If you're picking attempts and you want to push for a coefficient score rather than an absolute total, the arithmetic is the same for all three formulas: get the total up. Coefficient improvements from cutting weight are almost always smaller than coefficient improvements from adding kilograms to the total, once you're past your novice progression. The Meet Day Attempt Selector plans attempts to maximise total given your training 1RM estimates.

Summary

• DOTS and IPF-GL are the two current standards; Wilks is historical.
• The polynomial structure is shared — the coefficients differ.
• Light lifters score best on Wilks, worst on DOTS. Heavy lifters score best on DOTS, worst on Wilks.
• For your own progression, pick one and stick with it.
• When quoting scores in public, match the formula to the federation (IPF = GL, otherwise DOTS).

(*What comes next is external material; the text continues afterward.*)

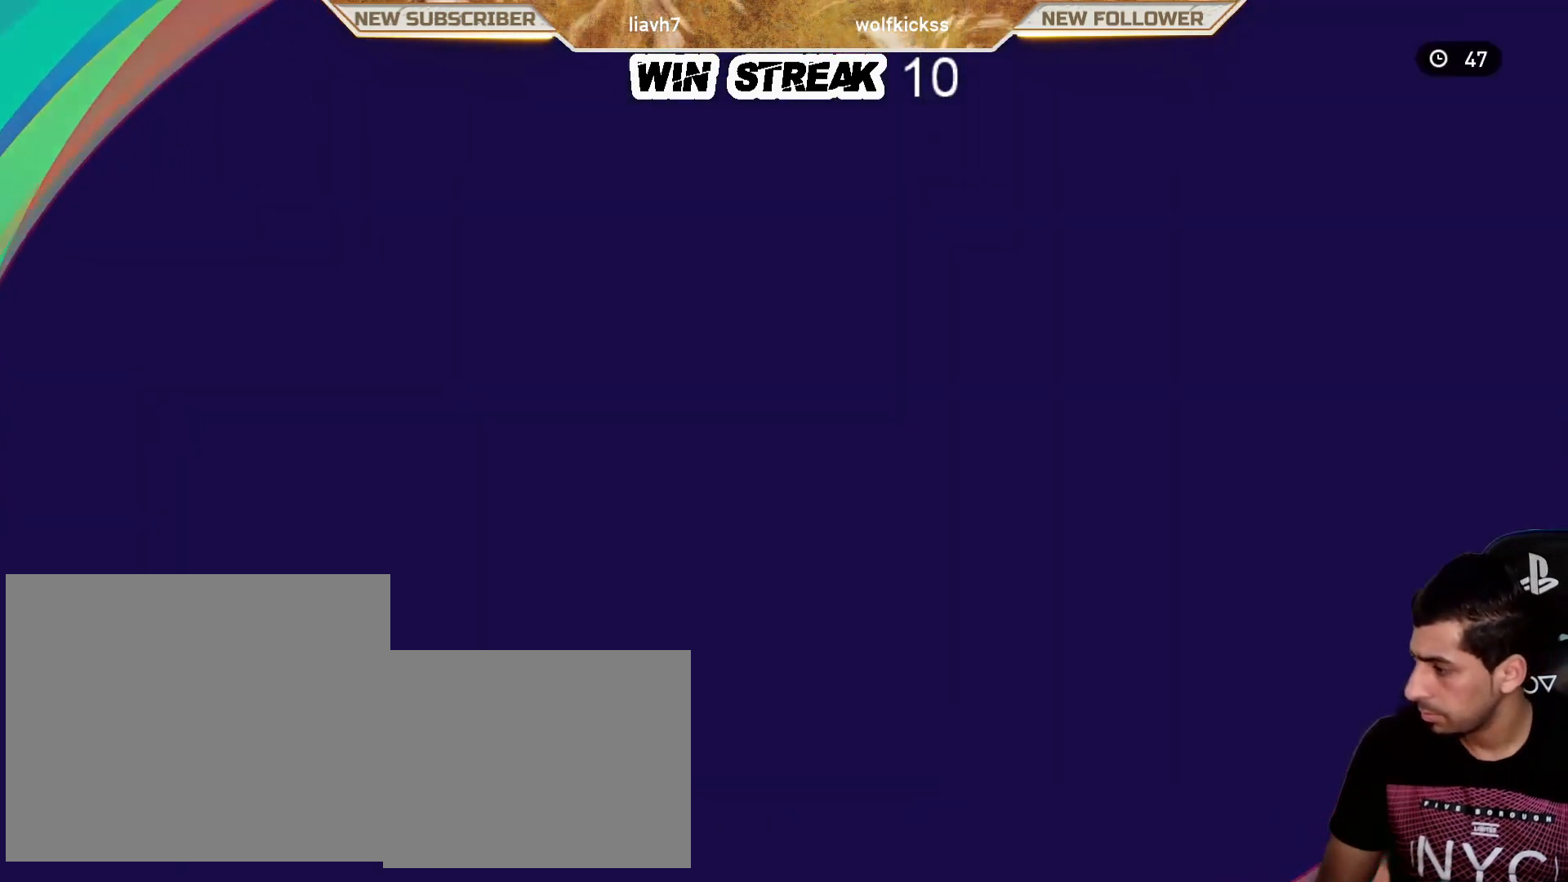
{"buttons": ["SQUARE"], "left_stick": "down", "right_stick": "center", "events": [[417, "left_stick", "down"], [450, "SQUARE", "down"]]}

Calculators: DOTS Score Calculator, DOTS / Wilks / GL Combined, 1RM Calculator.

Population boundaries and fitting-dataset context

Every coefficient set in this article was fit on a specific snapshot of competitive powerlifting data. Honest use requires knowing the sample:

• Wilks 1994 — sample. IPF-sanctioned totals from the early 1990s, predominantly from international championships and national qualifiers^[3]. Women's dataset was substantially smaller than men's. Raw lifting was uncommon at the time — most totals were equipped (bench shirts, squat suits), which shifts the total-to-bodyweight ratio and makes the original Wilks coefficients less applicable to modern raw meets.
• DOTS 2019 — sample. Tens of thousands of totals scraped from Open Powerlifting across federations and eras, filtered to raw lifting^[1]. Coefficient fit is more robust due to sample size, but the aggregated cross-federation dataset mixes USAPL, USPA, SPF, WRPF, and others with different judging standards. This is a feature for cross-federation comparison and a source of noise for within-federation comparison.
• IPF-GL 2020 — sample. IPF-sanctioned raw totals 2012–2020, predominantly from classic (raw) divisions^[2]. Judging is standardised; data is clean. The trade-off is a narrower population: elite-tier competitors rather than the full community distribution DOTS fits.
• No formula captures equipped-powerlifting dynamics. All three default formulas were fit or refit on raw data. Equipped totals at the same bodyweight score 10–25% higher than raw totals, which breaks Wilks/DOTS/GL interpretation. Equipped federations use their own coefficient sets; do not quote a raw DOTS for an equipped lifter.
• Teenage and masters divisions apply age coefficients on top of bodyweight coefficients. None of the base formulas in this article encode age; separate age-coefficient tables (AH coefficients, McCulloch) layer on top for junior and masters scoring.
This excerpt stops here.